Measuring internal quantum efficiency to demonstrate hot exciton dissociation

To the editor

Grancini et al.¹ recently reported hot exciton dissociation in polymer solar cells. They performed ultrafast pump–probe spectroscopy on a low-bandgap conjugated polymer–fullerene derivative blend, PCPDTBT:PC₆₀BM. The authors interpreted the experimental findings in terms of interfacial charge-transfer states (CTS) and that polaronic species are formed on very short timescales, and conclude that the probability of dissociation of hot CTS into free charge is larger compared with thermalized CTS. To support their interpretation, the authors showed an internal quantum efficiency (IQE) spectrum obtained from a detailed characterization of a solar cell made from the same blend. They showed that the IQE increased with higher photon energies suggesting enhanced dissociation of hot states. This is not in line with our findings for other polymer–fullerene blends^2,3.

Therefore, we determined the optical properties and the IQE of the same blend that was investigated by Grancini et al. Experimental details and the refractive indices of all the materials used are provided in the Supplementary Information. Measured and calculated spectra of two devices are shown in Fig. 1. Despite the complex structure and potential imperfections of the layers composing the device, agreement between the calculated and measured spectra is very good. For the external quantum efficiency (EQE) calculations for all the devices studied, we found that a constant IQE across the spectral range investigated allows an excellent reproduction of the experimental data. This is in contrast to the findings of Grancini et al. who mention in their Supplementary Information that they considered cavity effects but found a negligible contribution from optical interference to the IQE. However, in our work, we found a strong signature of interference, and that small variations in the thickness of the hole-transport layer or active-layer led to pronounced changes especially in the reflectance properties of the device. Recently, Albrecht et al.⁴ published a study on PCPDTBT/PC₇₀BM blends synthesized using diiodooctane as a processing additive. An optical analysis of the layers and devices revealed an essentially constant IQE across the absorption spectrum of the blend supporting our results.

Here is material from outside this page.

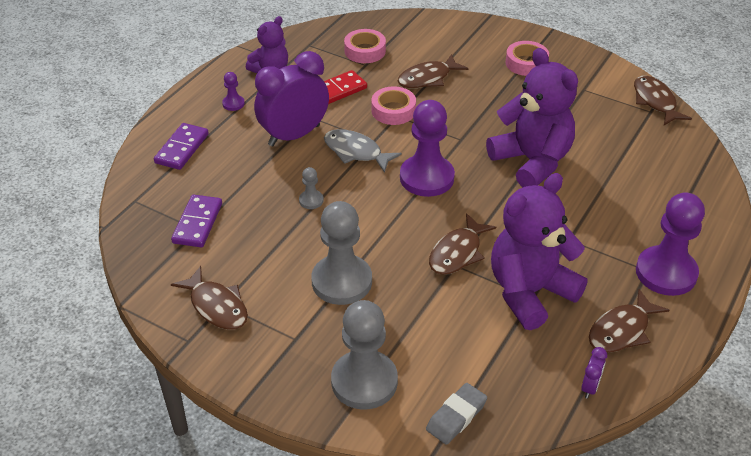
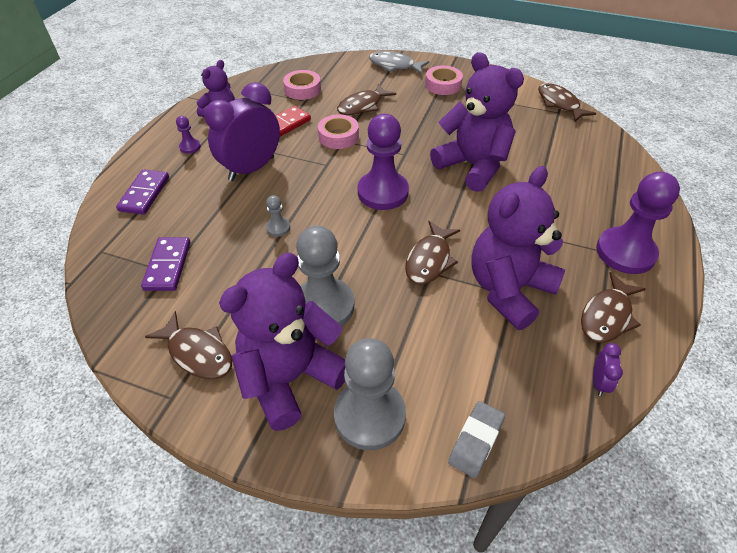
camera: 10 degrees left, 5 degrees up
(298, 339) = (290, 377): none -> purple teddy bear
(356, 152) = (312, 177): grey fish -> grey fish (394, 65)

Figure 1: Measured and calculated reflectance and EQE spectra of two different PCPDTBT:PC₆₀BM solar cells.

a, The thickness of the hole-transport layer is 49 nm and the active-layer thickness is 107 nm. b, The thickness of the hole-transport layer is 25 nm and the active-layer thickness is 128 nm. By using constant IQE values of 46% (a) and 40% (b) to simulate the EQE spectra, a good agreement with the measured EQE curves is obtained.

On the basis of our findings, the experimental results presented by Grancini et al. may need to be interpreted differently. It seems that the dissociation of hot excitons observed at very short times after photoexcitation does not have any impact on the overall charge-generation efficiency of a PCPDTBT:PC₆₀BM (1:4 wt%) solar cell operated under steady-state illumination. This suggests that other processes that occur on the pico- to millisecond timescale may actively quench the effects observed immediately after photoexcitation.